A Rapid Response team stormed the Nineveh governorate complex in an overnight raid that lasted more than an hour, killing dozens of Daesh fighters, spokesman Lt. Col. Abdel Amir Al-Mohammadawi said.
The buildings, already in ruins, were not being used by Daesh, but their capture is a landmark in the push to retake the militants’ last major stronghold in Iraq, now restricted to the heavy populated western half of Mosul.
Prime Minister Haider Al-Abadi flew into Mosul to visit the troops. “Iraqis shall walk tall when the war is over,” Al-Abadi said as he arrived.

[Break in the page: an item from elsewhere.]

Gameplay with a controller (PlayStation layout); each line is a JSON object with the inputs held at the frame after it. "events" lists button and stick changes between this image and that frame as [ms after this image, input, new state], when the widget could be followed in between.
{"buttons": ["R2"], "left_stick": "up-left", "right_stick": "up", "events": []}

Daesh snipers continued to fire at the main government building after it was stormed, restricting the movements of the soldiers, and forces pushing further into western Mosul came under rifle and rocket fire.
“The fighting is strong because most of them are foreigners and they have nowhere to go,” said the head of a sniper unit for the Rapid Response, Al-Moqdadi Al-Saeedi.
Some of Daesh’s foreign fighters are trying to flee Mosul, US Air Force Brig. Gen. Matthew Isler said.
“The game is up,” Isler said at the Qayyara West Airfield, south of the city. “They have lost this fight and what you’re seeing is a delaying action.”
The militants looted the central bank when they took over the city in 2014 and took videos of themselves destroying archaeological artifacts. Traffic in antiquities that abound in the territory under their control, from Palmyra in Syria to Nineveh in Iraq, was one of their main sources of income.
Authorities announced Tuesday that Iraqi forces had regained complete control of the west Mosul neighborhoods of Al-Dawasa, Al-Danadan and Tal Al-Ruman, bringing the total number of recaptured areas to 10.
In Al-Danadan, streets were left strewn with rubble and windows blown out of many houses.
“There were mortar rounds falling on us, they fell on the roof and in the courtyard,” said Manhal, a 28-year-old resident of the area.